Players like Kuro Takhasomi have earned up to 3.5 million dollars in revenue and countries like China have earned up to 45 million through their players alone. Though many still watch the game and contribute to the copious amounts they earn, the betting has waned and so has the viewership. Even with large prize pools and addictive game-play, somehow, it hasn ‘t managed to reach the heights of betting that it once was.

But what happened to all of the DOTA viewers and bettors? With games like Counter Strike, League of Legends and Overwatch coming, these more modern and increasingly more popular games quickly took the stage. At first, DOTA tried to catch up but ultimately failed in doing so.

Slowly, the numbers began to dwindle as the other esports rose to the audiences around them. To this day, DOTA still brings in hundreds of millions of players every day and has a large revenue per month but when compared to games like Overwatch and League of Legends, it’s only a small fish in a large ocean.

League of Legends


The current king of the esports world is League of Legends. In 2016, it brought in forty-three million unique viewers and was broadcasted on twenty-three different channels in eighteen different languages.

In 2016, they made an annual 21.9 billion dollars in revenue according to Riot Owner Tencent. With numbers like these, it’s hard not to believe why League of Legends is the most played game in the world. So to what does it owe its success?

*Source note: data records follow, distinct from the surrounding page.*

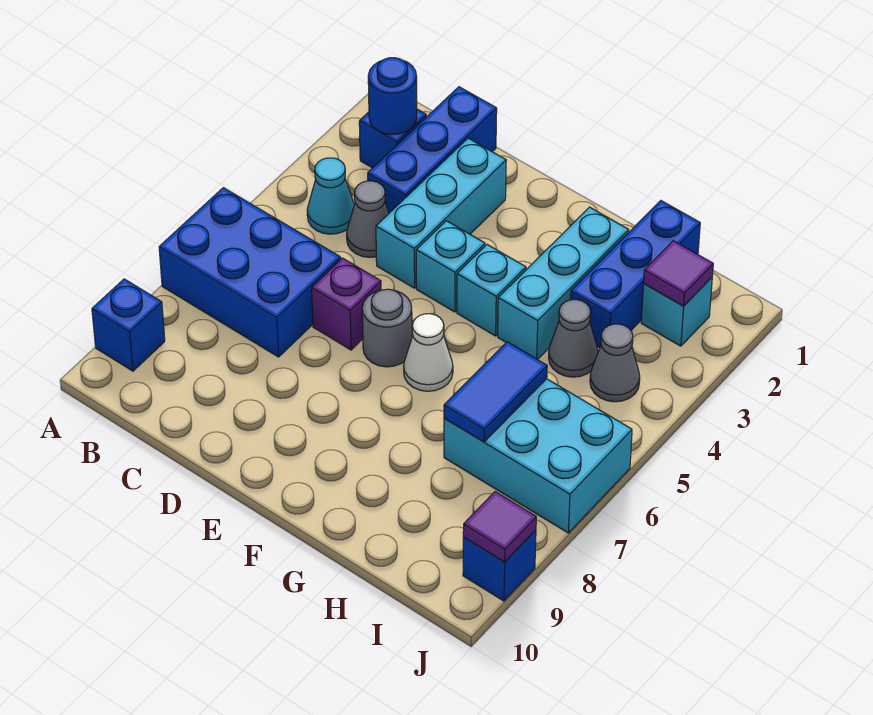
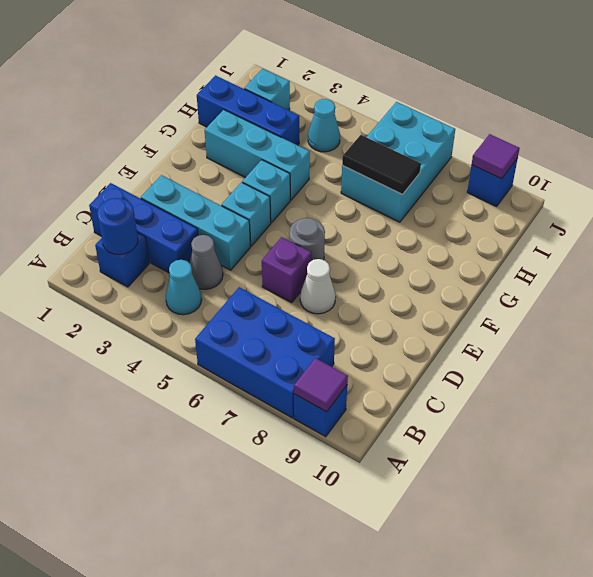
blue brick A6:C7 level 1 -> blue brick A6:B8 level 1
white cone F6 level 1 -> white cone D7 level 1
grey cone H4 level 1 -> none
blue tile H6:H7 level 2 -> black tile H6:H7 level 2
purple tile I2 level 2 -> purple tile A9 level 2
grey cone I4 level 1 -> cyan cone I4 level 1

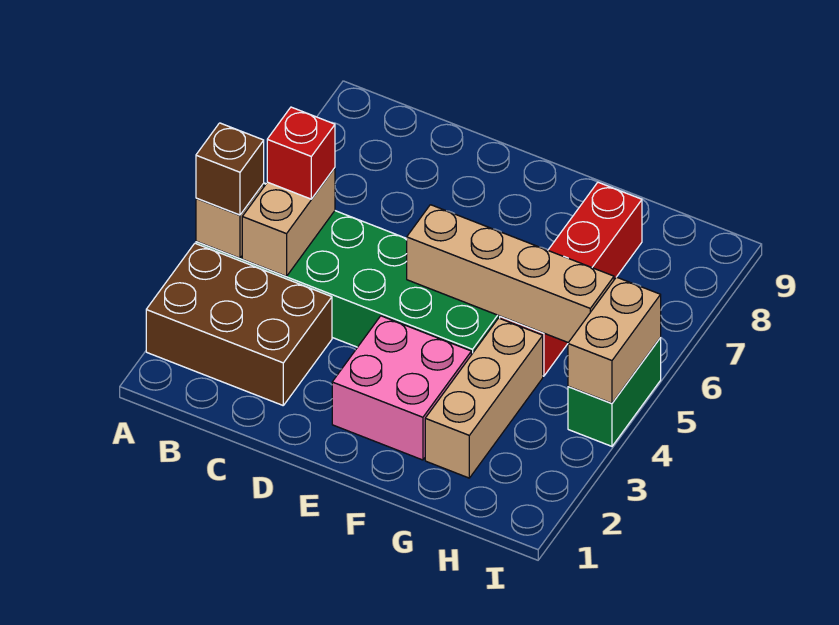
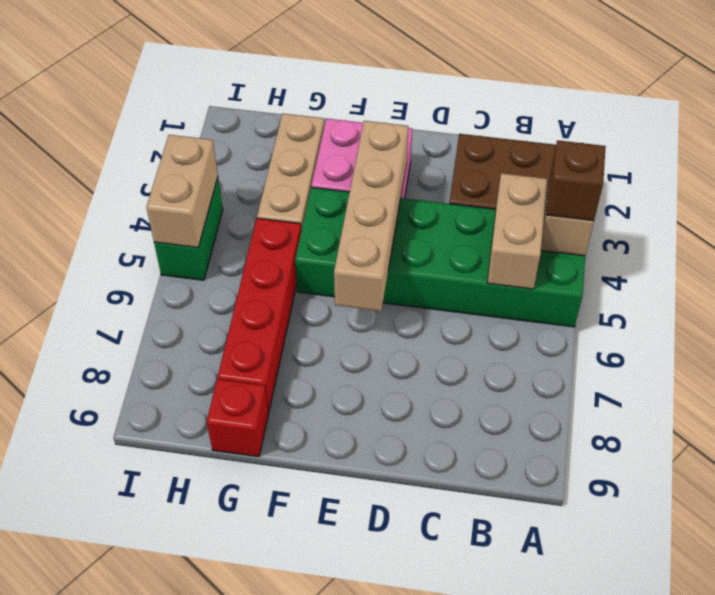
red brick B5 level 3 -> red brick G9 level 1
tan brick E5:H5 level 2 -> tan brick E3:E6 level 2

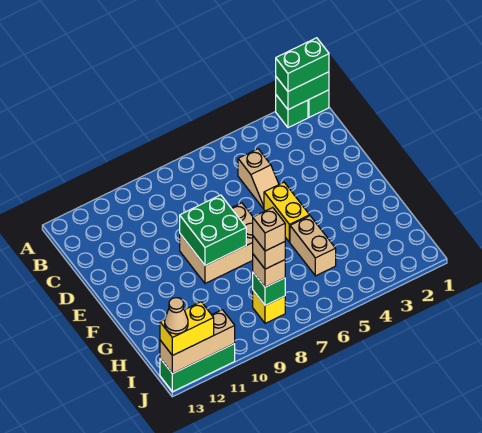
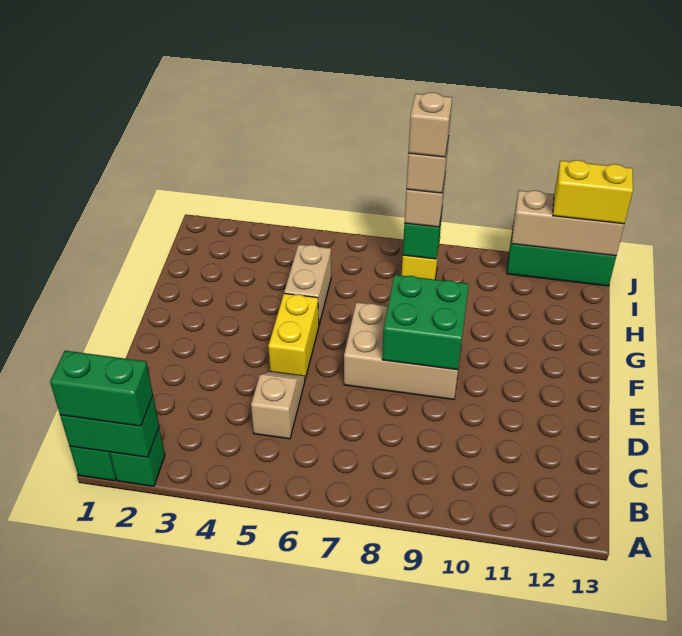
tan cone J13 level 4 -> none

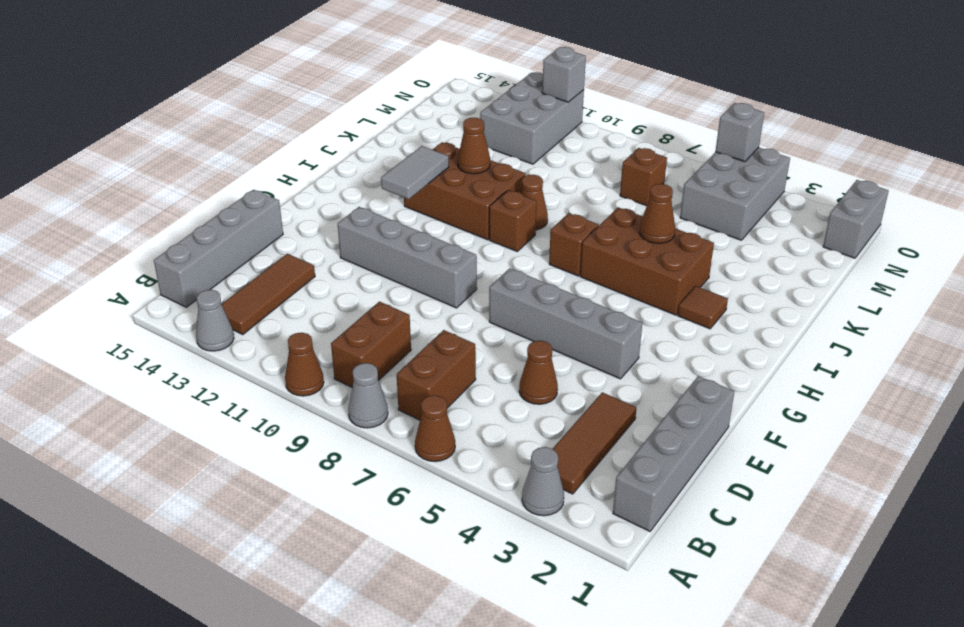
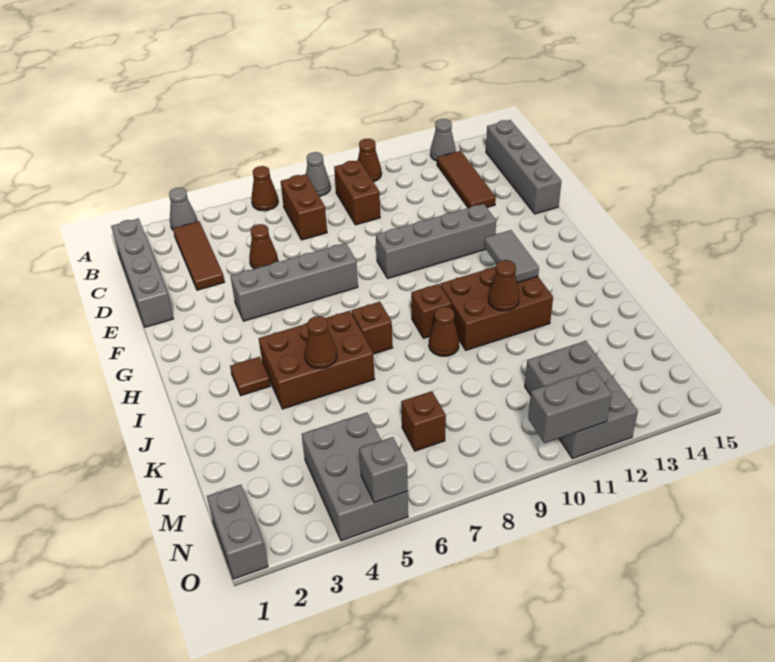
grey brick O11 level 2 -> grey brick O10:O11 level 2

A large part of the League of Legends audience comes from China and South Korea. Ten percent of the South Korean population plays this game which so many have mastered; add in North America’s interest, and it’s easy to figure it out.

Teams like the Philadelphia 76er’s have bought esports teams and large names like NBA-legend Rick Fox have become widely-known in the franchise. With large corporations like the NBA, Lionsgate and FC Shalke backing it, the teams have also brought in people from different demographics who have added to the hype in unbelievably large numbers. It’s no wonder they bring in billions of dollars each year!

However, we haven’t addressed the important topic yet. Why should we prioritize LOL over DOTA 2? The answer is simple. While DOTA 2 and League of Legends have the same type of gameplay, League of Legends has many more competitors and viewers, and this growth trend does not seem to be slowing for quite some time.

With the stakes higher and more players betting, the prize pool is larger than that of DOTA’s. More players equal more money and more corporations investing in League of Legends equals more chances for more money.

Conclusion:

Though DOTA 2 has had its run, the new king is League of Legends. With the game racking in billions of dollars a year, millions of viewers and millions of players, there’s no doubt that when you want to bet on a game, you bet on League of Legends.